The quality of information regarding the type of skin neoplasia in the family, and especially sun exposure and habits are classically difficult to assess55,56. The authors adopted the cumulative quantification of these latter variables to maximize the differences between the groups regarding exposure to these factors.

The accuracy of the dermatologic diagnosis of actinic lesions and its quantification is a matter of attention regarding the results.
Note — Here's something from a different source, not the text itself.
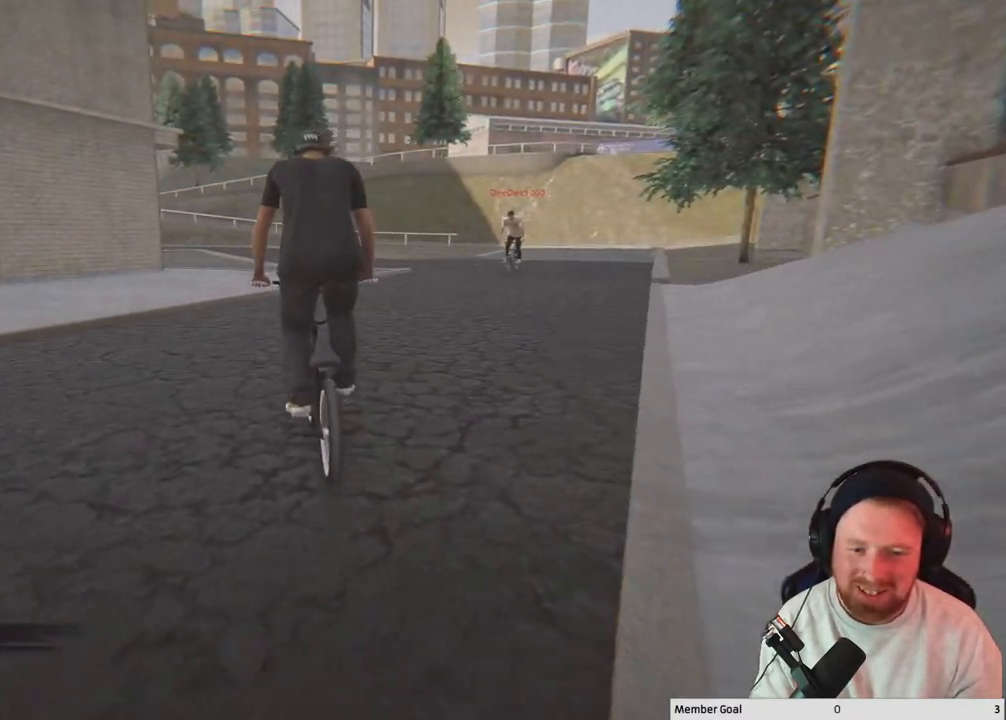
{"buttons": [], "left_stick": "right", "right_stick": "center", "events": []}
While there is little reproducibility in the counting of skin lesions57, the arbitrary choice of a cutoff of 10 lesions, and the clear evidence that the absence of lesions increases the accuracy of estimating the number of lesions, was a decision considered also by other studies16,58. Furthermore, histological lesion verification would make the sample size unfeasible, in addition to the ethical limits of this procedure. Another confounding factor arises from the different classifications and choices among authors for lesions such as comedones, lentigines, cysts, and photoaging criteria16,17,31,59.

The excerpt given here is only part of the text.